Dataset entries
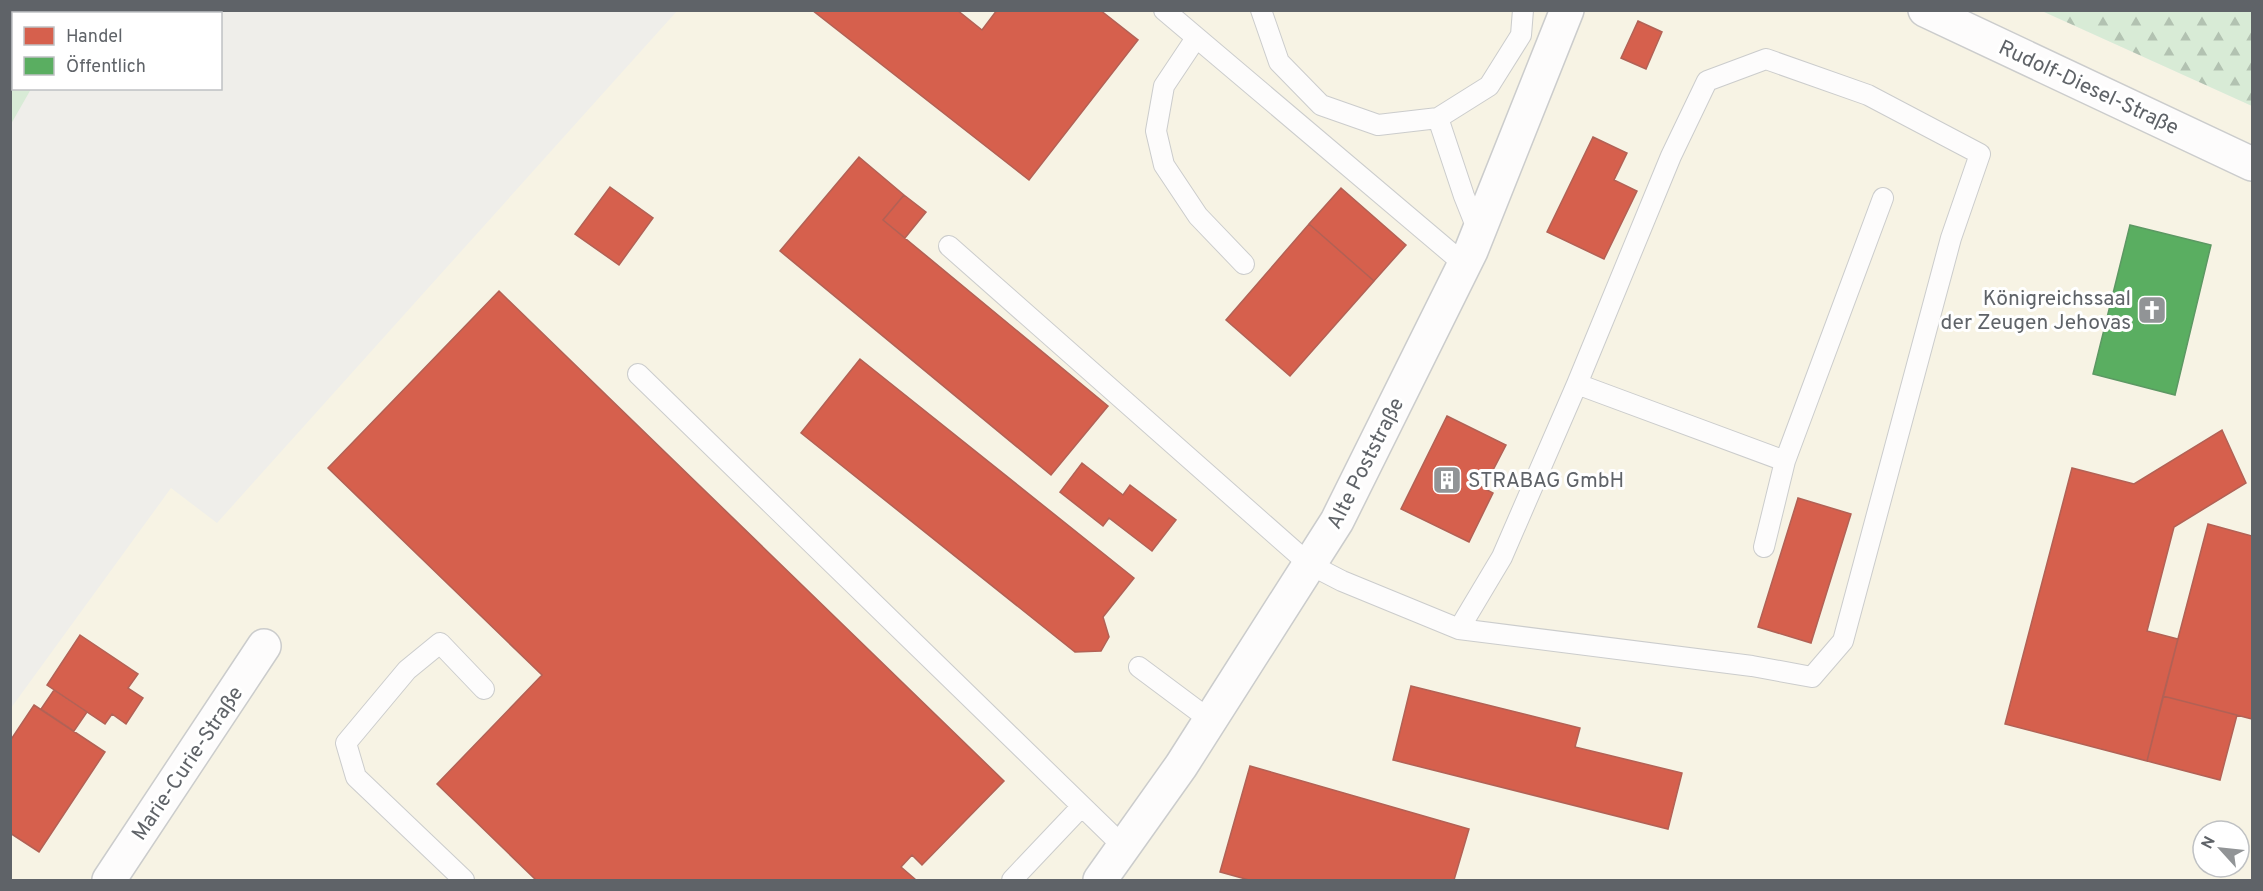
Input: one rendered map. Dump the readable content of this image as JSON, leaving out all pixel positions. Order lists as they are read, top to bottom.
{
  "streets": {
    "street": ["Rudolf-Diesel-Straße", "Alte Poststraße", "Marie-Curie-Straße"]
  },
  "places": {
    "church": ["Königreichssaal der Zeugen Jehovas"],
    "building": ["STRABAG GmbH"]
  },
  "legend": ["Handel", "Öffentlich"],
  "north": "top left"
}
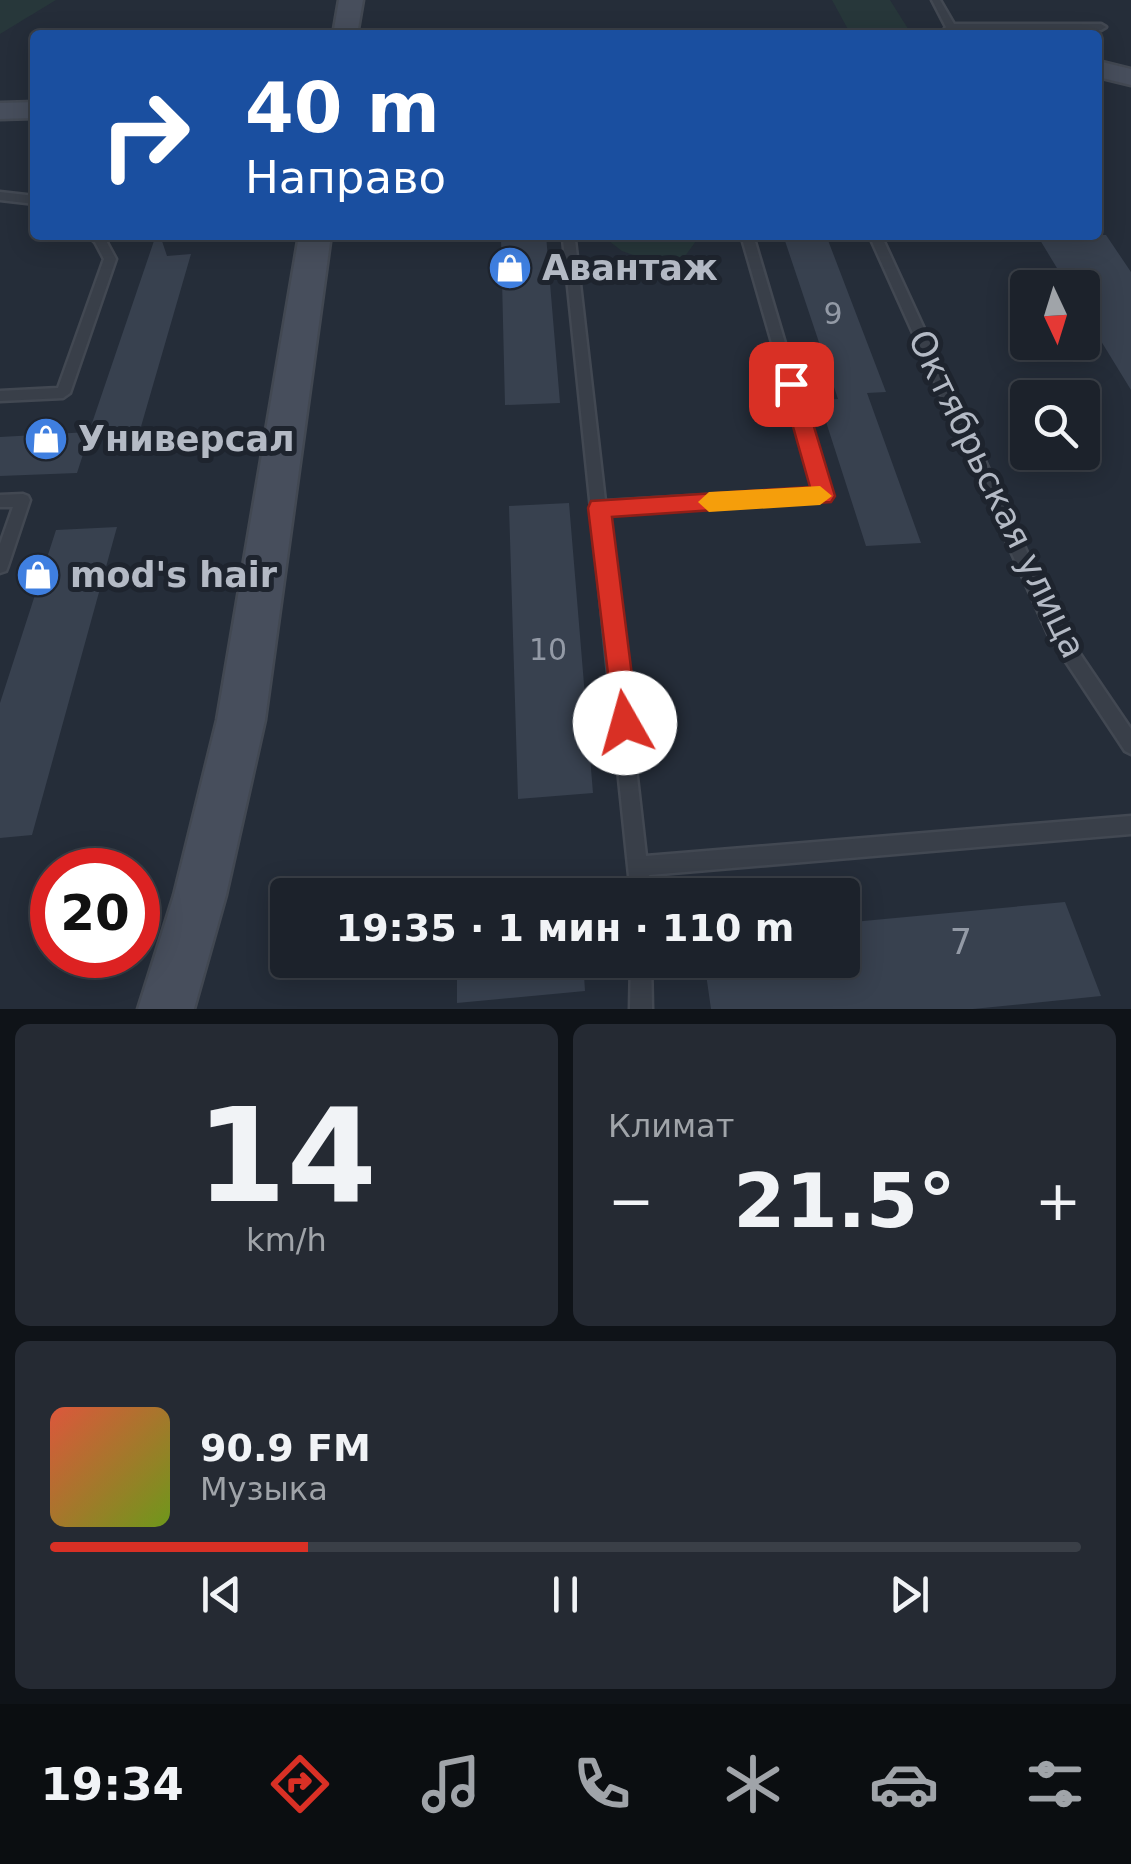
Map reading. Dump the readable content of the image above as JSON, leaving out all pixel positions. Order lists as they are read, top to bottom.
{
  "streets": {
    "lane": ["Октябрьская улица"]
  },
  "places": {
    "shop": ["Авантаж", "Универсал", "mod's hair"]
  },
  "house_numbers": ["9", "10", "7"],
  "north": "bottom",
  "page": {
    "turn": ["40 m", "Направо"],
    "limit": "20",
    "trip": "19:35 · 1 мин · 110 m",
    "tile": [
      ["14", "km/h"],
      "Климат"
    ],
    "heat": ["−", "21.5°", "+"],
    "song": ["90.9 FM", "Музыка"],
    "tabs": "19:34"
  }
}
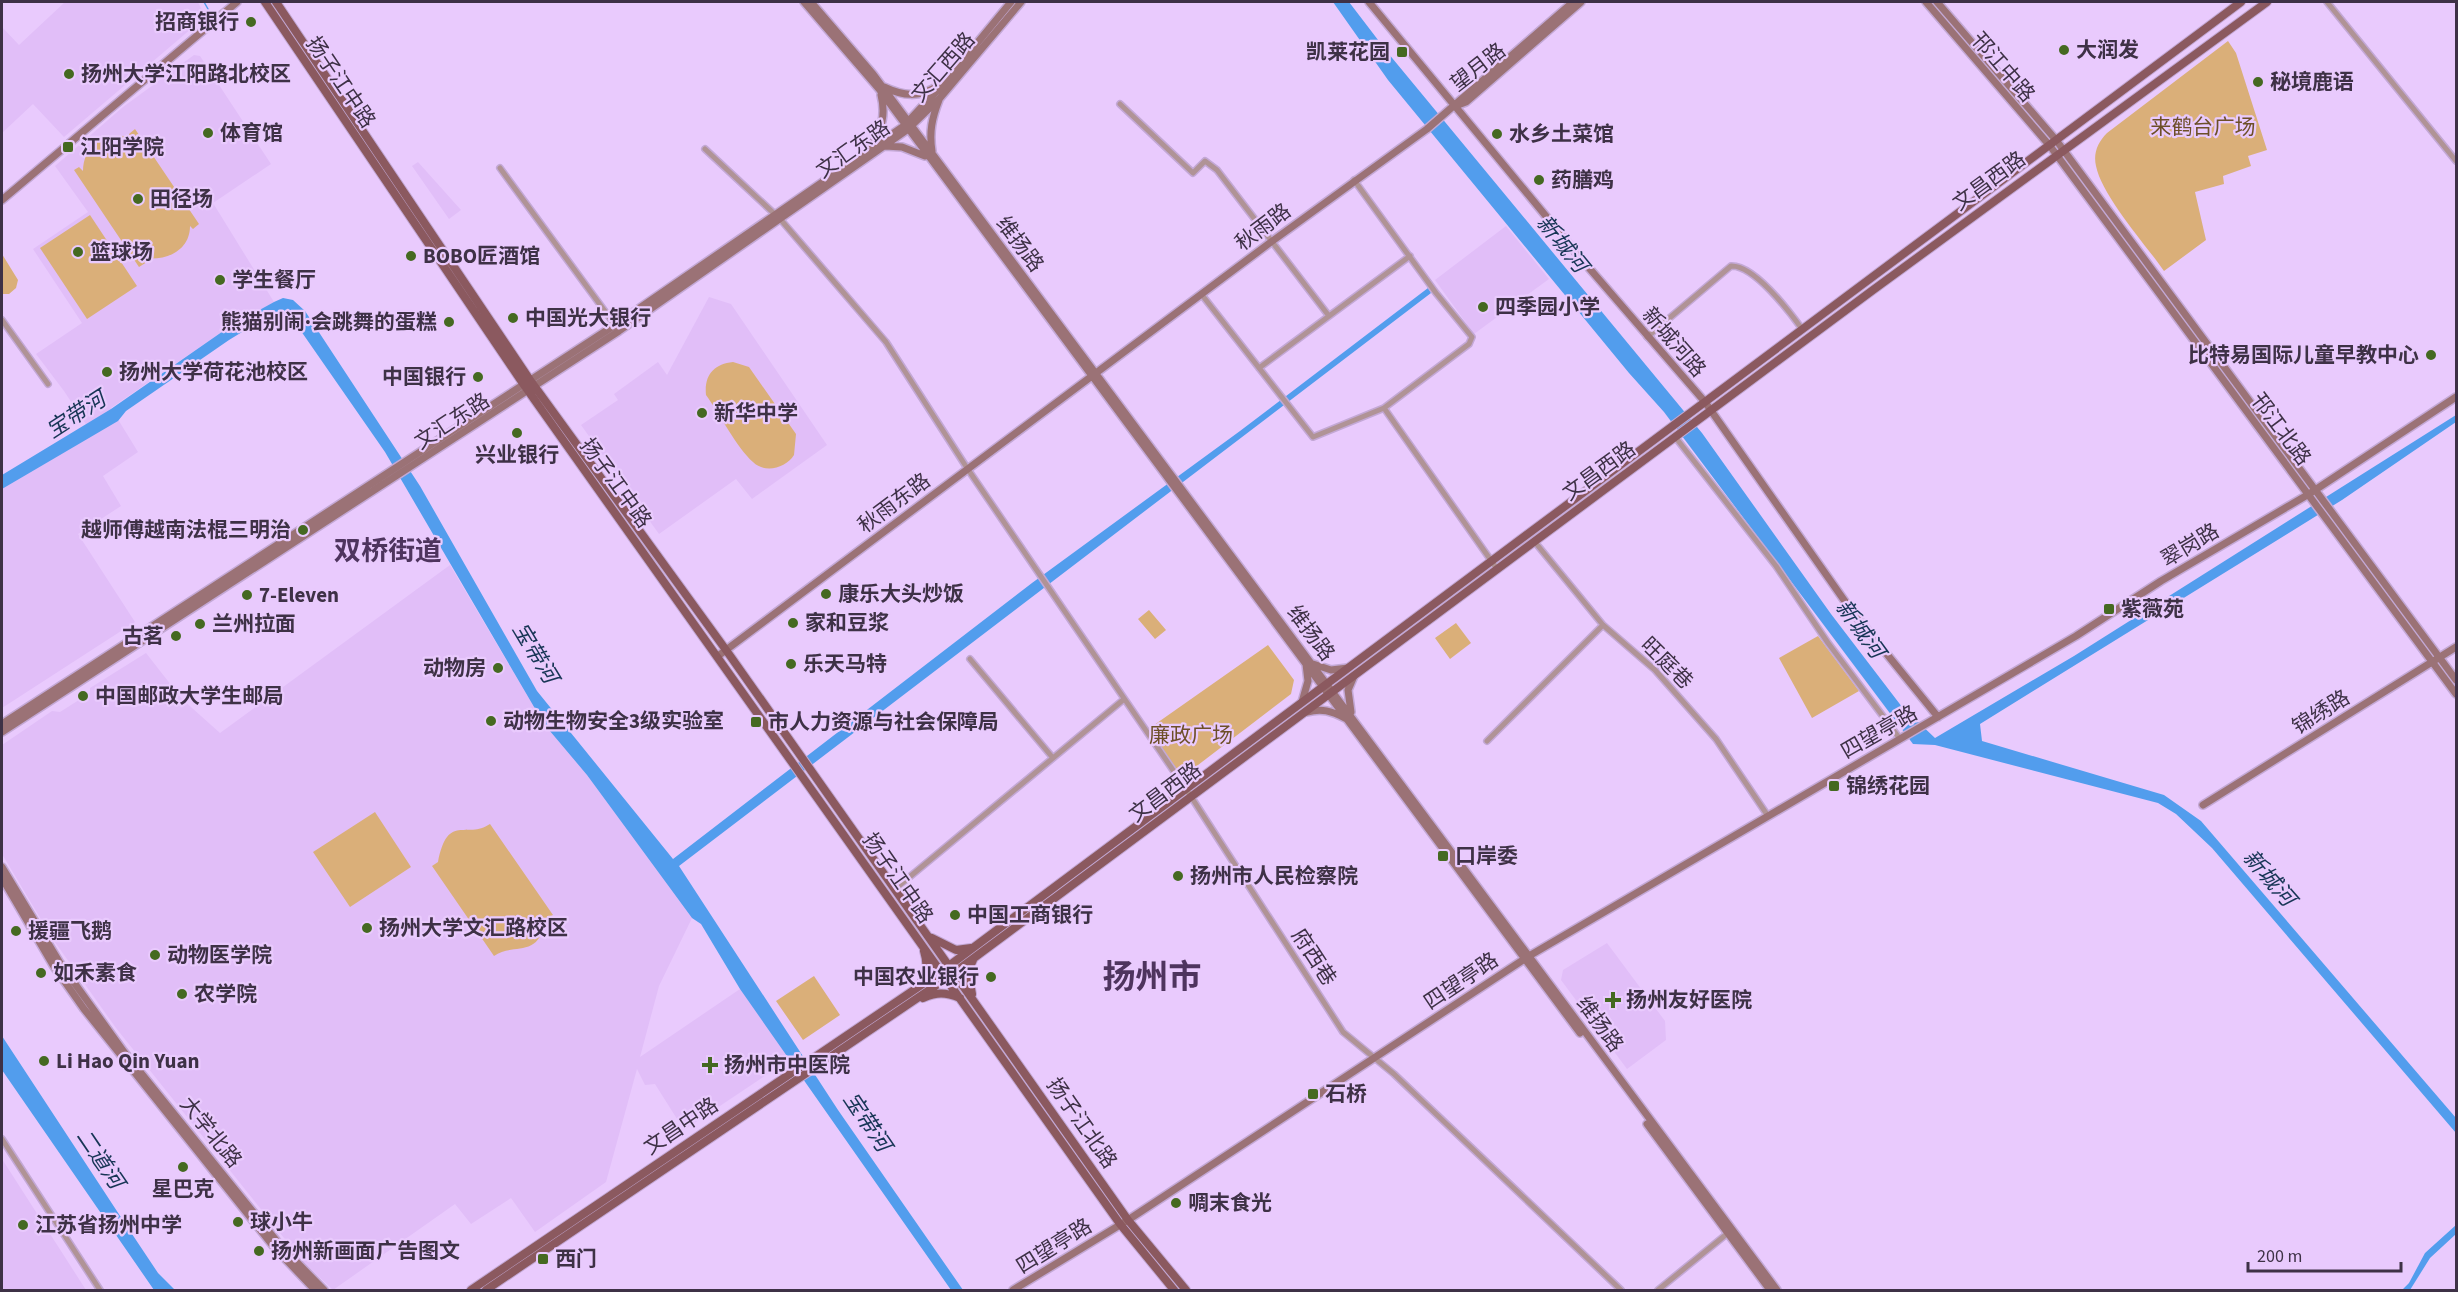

### Exercise
Your task is to write out, exactly and without pictures, only the lines from the one holding "Map reading. Dump" to the last line of the data.

### Answer to this exercise
Map reading. Dump the readable content of the image above as JSON, leaving out all pixel positions. Order lists as they are read, top to bottom.
{
  "streets": {
    "lane": ["Октябрьская улица"]
  },
  "places": {
    "shop": ["Авантаж", "Универсал", "mod's hair"]
  },
  "house_numbers": ["9", "10", "7"],
  "north": "bottom",
  "page": {
    "turn": ["40 m", "Направо"],
    "limit": "20",
    "trip": "19:35 · 1 мин · 110 m",
    "tile": [
      ["14", "km/h"],
      "Климат"
    ],
    "heat": ["−", "21.5°", "+"],
    "song": ["90.9 FM", "Музыка"],
    "tabs": "19:34"
  }
}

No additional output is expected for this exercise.